愛ゆえに苦しむ者

コリントⅡ 11.16-33

話の噛み合わない土俵に立つ必要はない。「肉に従って誇る(自分自身について誇る)」ことは愚かである。しかしパウロは敢えて愚か者となり「肉に従って誇る」この土俵に立って反論するのである
パウロは、偽使徒たちが血筋や民族を誇ることに対し、それらは誇るに値するものではないが「わたしもそうです」(11.22)と確認した上で、偽使徒に大いに勝る誇りを語る。それらは投獄され鞭打たれ死にかけた経験(11.23-28)であって、キリストの故に労苦した数々であった。

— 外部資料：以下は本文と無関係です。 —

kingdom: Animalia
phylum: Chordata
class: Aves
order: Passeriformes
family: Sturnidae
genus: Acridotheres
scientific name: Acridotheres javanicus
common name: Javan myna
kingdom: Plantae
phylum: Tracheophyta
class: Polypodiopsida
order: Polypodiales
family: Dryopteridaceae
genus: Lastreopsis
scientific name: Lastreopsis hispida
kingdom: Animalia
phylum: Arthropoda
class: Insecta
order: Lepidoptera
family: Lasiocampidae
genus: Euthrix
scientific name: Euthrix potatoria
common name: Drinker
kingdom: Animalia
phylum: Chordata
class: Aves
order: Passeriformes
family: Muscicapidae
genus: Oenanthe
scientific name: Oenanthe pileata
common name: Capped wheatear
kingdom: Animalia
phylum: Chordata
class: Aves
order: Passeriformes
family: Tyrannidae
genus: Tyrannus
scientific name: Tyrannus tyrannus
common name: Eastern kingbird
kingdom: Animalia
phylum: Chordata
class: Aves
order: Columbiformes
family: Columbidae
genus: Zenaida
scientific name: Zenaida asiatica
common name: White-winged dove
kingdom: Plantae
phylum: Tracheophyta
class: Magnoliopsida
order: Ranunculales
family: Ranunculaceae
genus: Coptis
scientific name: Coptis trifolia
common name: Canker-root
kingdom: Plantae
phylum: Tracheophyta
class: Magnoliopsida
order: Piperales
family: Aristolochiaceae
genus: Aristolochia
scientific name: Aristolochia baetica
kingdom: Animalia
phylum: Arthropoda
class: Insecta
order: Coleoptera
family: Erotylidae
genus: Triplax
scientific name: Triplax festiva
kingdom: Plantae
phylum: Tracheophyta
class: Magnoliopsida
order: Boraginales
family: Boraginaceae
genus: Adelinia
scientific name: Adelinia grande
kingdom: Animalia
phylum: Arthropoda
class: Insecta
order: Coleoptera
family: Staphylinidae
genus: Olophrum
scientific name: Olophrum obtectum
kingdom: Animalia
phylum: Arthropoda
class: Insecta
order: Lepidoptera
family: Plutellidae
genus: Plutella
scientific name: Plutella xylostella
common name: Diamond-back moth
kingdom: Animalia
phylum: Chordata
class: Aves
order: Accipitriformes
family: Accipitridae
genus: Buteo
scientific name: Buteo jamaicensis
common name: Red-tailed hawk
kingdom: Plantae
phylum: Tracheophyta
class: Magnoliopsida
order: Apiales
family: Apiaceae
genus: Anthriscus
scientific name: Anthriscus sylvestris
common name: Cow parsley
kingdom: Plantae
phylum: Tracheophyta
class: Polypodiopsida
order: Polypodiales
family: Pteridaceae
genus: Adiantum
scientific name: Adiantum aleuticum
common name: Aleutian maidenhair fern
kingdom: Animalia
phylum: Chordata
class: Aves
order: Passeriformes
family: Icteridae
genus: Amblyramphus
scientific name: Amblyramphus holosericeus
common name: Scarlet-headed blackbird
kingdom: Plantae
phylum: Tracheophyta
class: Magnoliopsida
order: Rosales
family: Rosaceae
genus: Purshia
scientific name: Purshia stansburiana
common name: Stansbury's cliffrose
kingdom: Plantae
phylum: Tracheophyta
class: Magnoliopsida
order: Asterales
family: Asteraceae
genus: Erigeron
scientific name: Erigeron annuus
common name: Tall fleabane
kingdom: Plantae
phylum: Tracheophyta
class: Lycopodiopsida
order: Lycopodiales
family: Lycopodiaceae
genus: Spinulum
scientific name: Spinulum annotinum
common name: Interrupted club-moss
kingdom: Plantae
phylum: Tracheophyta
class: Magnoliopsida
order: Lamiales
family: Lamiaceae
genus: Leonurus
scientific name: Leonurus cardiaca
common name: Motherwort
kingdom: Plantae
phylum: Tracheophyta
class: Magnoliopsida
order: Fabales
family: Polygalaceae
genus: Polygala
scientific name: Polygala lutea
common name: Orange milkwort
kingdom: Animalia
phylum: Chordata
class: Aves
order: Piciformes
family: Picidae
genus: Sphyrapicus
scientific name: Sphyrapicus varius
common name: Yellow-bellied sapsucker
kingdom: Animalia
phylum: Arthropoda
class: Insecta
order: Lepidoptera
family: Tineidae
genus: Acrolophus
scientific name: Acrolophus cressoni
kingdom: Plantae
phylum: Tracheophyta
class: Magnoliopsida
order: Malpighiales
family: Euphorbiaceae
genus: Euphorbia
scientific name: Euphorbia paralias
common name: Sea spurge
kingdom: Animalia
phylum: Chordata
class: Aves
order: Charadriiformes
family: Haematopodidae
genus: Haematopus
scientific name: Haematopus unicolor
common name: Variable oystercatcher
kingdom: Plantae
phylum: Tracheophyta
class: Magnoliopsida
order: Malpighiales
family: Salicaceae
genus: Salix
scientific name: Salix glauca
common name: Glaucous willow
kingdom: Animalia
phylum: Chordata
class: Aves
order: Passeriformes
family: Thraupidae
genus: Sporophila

パウロはその数々の経験と、第1の手紙で述べた「体の中でほかよりも弱く見える部分が、かえって必要である」と重ね合わせて、「弱さを誇る」(11.30)という言葉が導き出した。
即ち、血筋や民族そして律法ではなく、仲間の弱さ(労苦)が連帯を生み一致へと導くことを誇るのである。
しかし勘違いしてならないのは、やはりキリスト者は自身について誇るべきものは何一つ無い。ただパウロは敢えて相手の「誇る」という土俵に立ち「誇る必要があるなら」(11.30)、弱さを誇ろうと言っているに過ぎない。
我々に誇るべきものなどなにもない。誇るべきものを得るために生きているのでもない。ただキリストを愛する(言い換えるなら隣人を愛する)が故にキリスト者は苦しむ。右の頬を打たれて左の頬を差し出すように。せめて終わりの日にこの苦しみの数々を神様に誇りましょう。パウロの言った「誇る者は主を誇れ」(10.11)に一言付け加えるなら、誇る者は(終わりの日)それを主に誇れば良い。主を誇り、主に誇れる生涯を歩みたいものである。